Ich werde mir jetzt noch den weiteren Antrag der Kollegin anhören, und vielleicht melde ich mich dann noch einmal zu Wort. - Danke für die Aufmerksamkeit.

 

Vorsitzende GRin Dipl.-Ing. Elisabeth Olischar, BSc: Als nächste Rednerin zu Wort gemeldet hat sich Frau GRin Mag. Hungerländer. Bitte, Sie sind am Wort.

 

17.50.03

GRin Mag. Caroline Hungerländer (ÖVP)|: Verzeihen Sie, dass wir ein bisschen amüsiert waren bei den Ausführungen im Rahmen dieser letzten Wortmeldung.

 

Frau Kollegin Aslan! Ich weiß nicht, ob es nicht paradox ist, eine Antirassismus-Beauftragte einsetzen zu wollen und zugleich zu sagen, dass sie aber keine weiße Hautfarbe haben darf. Das ist meines Erachtens ein gewisser rassistischer Ausschließungsgrund, aber das sehen Sie offenbar anders.

 

Wir hatten vorher im Klub übrigens eine Diskussion darüber, welche Kolonien Österreich respektive das Kaiserreich hatte. Wir sind auf eine klitzekleine Kolonie gekommen. Ich weiß nicht, ob Sie diese kennen, aber jedenfalls ist die schwarze Liste unserer Kolonialgeschichte relativ kurz. Sie haben vorhin gesagt - das wurde aber leider unterbrochen, als Sie richtig gut in Fahrt waren -, dass wir von der Volkspartei schuld sind an diesem großen Integrationsversagen, weil wir nichts gemacht hätten.

 

Ich habe jetzt ein bisschen ins Geschichtebuch geblickt.
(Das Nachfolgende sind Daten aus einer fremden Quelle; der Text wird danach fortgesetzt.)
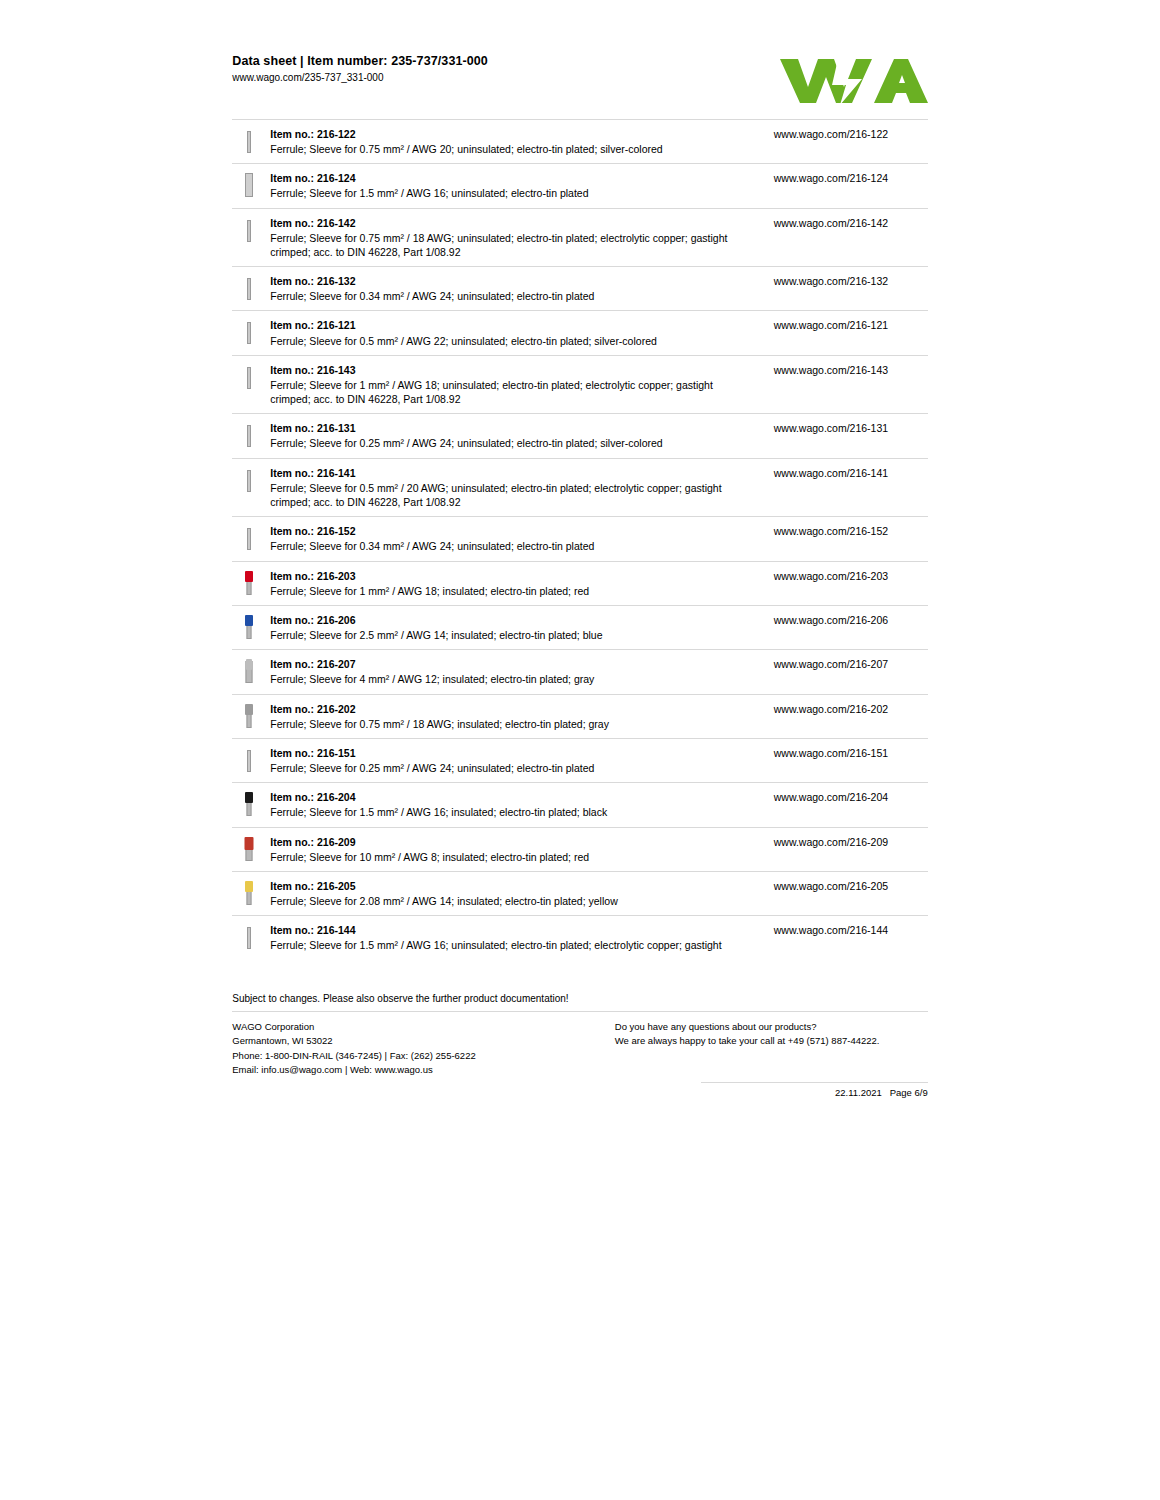Data sheet | Item number: 235-737/331-000
www.wago.com/235-737_331-000
| | Item no.: 216-122 Ferrule; Sleeve for 0.75 mm² / AWG 20; uninsulated; electro-tin plated; silver-colored | www.wago.com/216-122 |
| | Item no.: 216-124 Ferrule; Sleeve for 1.5 mm² / AWG 16; uninsulated; electro-tin plated | www.wago.com/216-124 |
| | Item no.: 216-142 Ferrule; Sleeve for 0.75 mm² / 18 AWG; uninsulated; electro-tin plated; electrolytic copper; gastight crimped; acc. to DIN 46228, Part 1/08.92 | www.wago.com/216-142 |
| | Item no.: 216-132 Ferrule; Sleeve for 0.34 mm² / AWG 24; uninsulated; electro-tin plated | www.wago.com/216-132 |
| | Item no.: 216-121 Ferrule; Sleeve for 0.5 mm² / AWG 22; uninsulated; electro-tin plated; silver-colored | www.wago.com/216-121 |
| | Item no.: 216-143 Ferrule; Sleeve for 1 mm² / AWG 18; uninsulated; electro-tin plated; electrolytic copper; gastight crimped; acc. to DIN 46228, Part 1/08.92 | www.wago.com/216-143 |
| | Item no.: 216-131 Ferrule; Sleeve for 0.25 mm² / AWG 24; uninsulated; electro-tin plated; silver-colored | www.wago.com/216-131 |
| | Item no.: 216-141 Ferrule; Sleeve for 0.5 mm² / 20 AWG; uninsulated; electro-tin plated; electrolytic copper; gastight crimped; acc. to DIN 46228, Part 1/08.92 | www.wago.com/216-141 |
| | Item no.: 216-152 Ferrule; Sleeve for 0.34 mm² / AWG 24; uninsulated; electro-tin plated | www.wago.com/216-152 |
| | Item no.: 216-203 Ferrule; Sleeve for 1 mm² / AWG 18; insulated; electro-tin plated; red | www.wago.com/216-203 |
| | Item no.: 216-206 Ferrule; Sleeve for 2.5 mm² / AWG 14; insulated; electro-tin plated; blue | www.wago.com/216-206 |
| | Item no.: 216-207 Ferrule; Sleeve for 4 mm² / AWG 12; insulated; electro-tin plated; gray | www.wago.com/216-207 |
| | Item no.: 216-202 Ferrule; Sleeve for 0.75 mm² / 18 AWG; insulated; electro-tin plated; gray | www.wago.com/216-202 |
| | Item no.: 216-151 Ferrule; Sleeve for 0.25 mm² / AWG 24; uninsulated; electro-tin plated | www.wago.com/216-151 |
| | Item no.: 216-204 Ferrule; Sleeve for 1.5 mm² / AWG 16; insulated; electro-tin plated; black | www.wago.com/216-204 |
| | Item no.: 216-209 Ferrule; Sleeve for 10 mm² / AWG 8; insulated; electro-tin plated; red | www.wago.com/216-209 |
| | Item no.: 216-205 Ferrule; Sleeve for 2.08 mm² / AWG 14; insulated; electro-tin plated; yellow | www.wago.com/216-205 |
| | Item no.: 216-144 Ferrule; Sleeve for 1.5 mm² / AWG 16; uninsulated; electro-tin plated; electrolytic copper; gastight | www.wago.com/216-144 |
Subject to changes. Please also observe the further product documentation!
WAGO Corporation
Germantown, WI 53022
Phone: 1-800-DIN-RAIL (346-7245) | Fax: (262) 255-6222
Email: info.us@wago.com | Web: www.wago.us
Do you have any questions about our products?
We are always happy to take your call at +49 (571) 887-44222.
22.11.2021 Page 6/9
Und was habe ich da gefunden? - Dass der Österreichische Integrationsfonds, der inzwischen sehr gut etabliert ist, 2002 in seinem Leistungsprofil ausgeweitet wurde, also einen Schritt weiter zu dem gemacht wurde, was er heute ist. 2002 war bekanntlich Schwarz-Blau an der Regierung, die Regierung Schüssel I. Es war dies die erste von der ÖVP geführte Regierung seit 30 Jahren und die erste Regierung, die gesagt hat: Wir heben Integration mit dem ÖIF auf ein höheres Level.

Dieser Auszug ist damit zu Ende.